Last Friday, the government announced that they had formed an Advisory Group for the appointment of the next Governor General, which looks increasingly to be a bit of cosmetic damage control rather than a substantive change in just how they are approaching vice-regal appointments. Indeed, the very fact that this is an "Advisory Group on the Selection of the Next Governor General" and not a reconstitution of the vice-regal appointments committee is an indication that this is a one-off whose sole purpose is to try and take the smell off of the lack of a process that led to Julie Payette's disastrous appointment. But more to the point, this is just one more half-measure from a government for whom half-measures have become its stock in trade.
When the group was announced, everyone in the media declared that Trudeau had taken up the path laid by Stephen Harper in forming the committee, but they would be mistaken, because this committee has only the most superficial resemblance to the process laid out by the committee Harper created. For starters, the advisory group is not independent, like the vice-regal committee was. The fact that this is co-chaired by the minister for democratic institutions, Dominic LeBlanc, as well as the interim Clerk of the Privy Council means that this is very much under the government's thumb, rather than compiling a short list at arm's length that the prime minister would then get to choose from (which is an important component under the system of Responsible Government). In no way can prime minister Justin Trudeau claim that this committee is giving him independent advice.

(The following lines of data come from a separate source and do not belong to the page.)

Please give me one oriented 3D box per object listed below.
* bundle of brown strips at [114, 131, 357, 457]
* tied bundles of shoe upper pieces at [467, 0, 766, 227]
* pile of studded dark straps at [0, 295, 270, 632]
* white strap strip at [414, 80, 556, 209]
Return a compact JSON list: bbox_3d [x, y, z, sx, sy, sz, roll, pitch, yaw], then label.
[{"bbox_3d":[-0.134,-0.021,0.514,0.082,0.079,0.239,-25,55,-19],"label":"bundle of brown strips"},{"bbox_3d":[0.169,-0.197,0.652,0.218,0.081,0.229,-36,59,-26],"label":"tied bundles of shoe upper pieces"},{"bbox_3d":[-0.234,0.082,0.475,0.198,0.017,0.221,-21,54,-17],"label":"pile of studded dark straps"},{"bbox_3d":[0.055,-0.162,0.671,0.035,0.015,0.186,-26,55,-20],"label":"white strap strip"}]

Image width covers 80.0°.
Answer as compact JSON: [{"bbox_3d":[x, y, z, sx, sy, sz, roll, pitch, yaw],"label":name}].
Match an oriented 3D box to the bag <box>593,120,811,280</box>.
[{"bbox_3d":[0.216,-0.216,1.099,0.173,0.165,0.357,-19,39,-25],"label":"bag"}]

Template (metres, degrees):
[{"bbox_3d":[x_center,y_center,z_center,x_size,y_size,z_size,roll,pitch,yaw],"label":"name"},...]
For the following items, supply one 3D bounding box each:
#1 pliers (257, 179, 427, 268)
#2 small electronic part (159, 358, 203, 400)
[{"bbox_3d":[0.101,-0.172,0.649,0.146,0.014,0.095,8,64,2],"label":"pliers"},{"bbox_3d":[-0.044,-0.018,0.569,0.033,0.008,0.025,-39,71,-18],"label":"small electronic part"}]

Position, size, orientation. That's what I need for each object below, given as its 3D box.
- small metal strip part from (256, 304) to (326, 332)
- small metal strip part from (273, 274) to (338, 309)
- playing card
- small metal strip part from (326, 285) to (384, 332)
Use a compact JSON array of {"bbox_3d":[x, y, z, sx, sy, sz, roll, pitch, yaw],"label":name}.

The Canadian Secretary to the Queen, who chaired the old vice-regal committee, is absent from the Advisory Group, which is also somewhat telling because of how Trudeau appointed the current Canadian Secretary. Whereas the Canadian Secretary under Harper was a long-time civil servant who was attached to the Privy Council Office because it gave him the ability to act as a central coordinating body for royal tours, the current Canadian Secretary is a senior bureaucrat in PCO, three levels below the Clerk (and yes, there is a difference). The Canadian Secretary position is very much part-time for his other duties, which is another of the kinds of half-measures that this government enacted, and in my mind was partially borne out of necessity because relations with Rideau Hall had already deteriorated and the prime minister needed a different line of communication with the Queen. But that half-measure means that it was a poor fit for his inclusion with the half-measure of the Advisory Group.
As for the rest of the committee, there are legitimate questions as to why some of the members were chosen, aside from the obvious notion that this doesn't look like the permanent members of Harper's vice-regal committee, who were all white men (though the ad hoc members for each provincial appointment were much more varied). Daniel Jutras, the Rector of the Université de Montréal, has a background serving as the Executive Legal Officer to former Chief Justice Beverley McLachlin and sitting on the Senate appointment advisory committee, but as an academic, he has no record of writing about the Crown. Judith LaRocque, a former Secretary to three Governors General, is the only member who makes any particular sense because she would have the best notion of what the job entails.
Of the other two members, I don't object to the inclusion of Natan Obed, the president of Inuit Tapiriit Kanatami, given that the Governor General plays a particular role in terms of the relationship between the Crown and Indigenous people in Canada, and he would have valuable perspective to offer in that regard. That said, the inclusion of Suromitra Sanatani, the current Interim Board Chair of Canada Post, doesn't make any sense, most especially because in the government's press release, they listed her as an "experienced corporate director." This should ring alarm bells because someone with corporate board experience won't have any experience with the nature of the role of the GG, and more to the point, this was one of the problems with Payette's Secretary, Assunta di Lorenzo, where her experience as a corporate lawyer showed no actual understanding of the role of the GG when she was in the role of Secretary, and it caused a lot of problems with the office. This inclusion makes me wonder whether this government actually learned any lessons from the Payette appointment.
The creation of this half-measure reinforces the notion that Trudeau and his government refuse to take the vice-regal offices and the monarchy itself seriously, and more to the point, the announcement of this Advisory Group without any stated timelines or criteria of what they will be looking for in a successful candidate makes me wonder if they don't already have someone in mind and have created this group as a bit of window dressing to make it seem like they are course correcting after what happened with Payette, but only for show. That they won't properly reconstitute either the Canadian Secretary to the Queen's position, or the vice-regal appointments committee in its proper form demonstrates that they see these kinds of half-measures as being good for the purposes of optics, but without any of the substance behind it, which is poor form for any government.
What is going to be the most galling part of this exercise is the fact that this government will rush to pat themselves on the back and be self-congratulatory about the creation of this Advisory Group, when it's clear that they haven't actually done the work, as is the case with so many other half-measures that this government is becoming famous for. The fact that nearly six years into this government's time in office and they still haven't figured out that the constant half-measures aren't working for them and keep blowing up in their faces should be particularly alarming, especially as they're set to go for yet another round, crossing their fingers that they won't get another Payette rather than simply putting in the effort.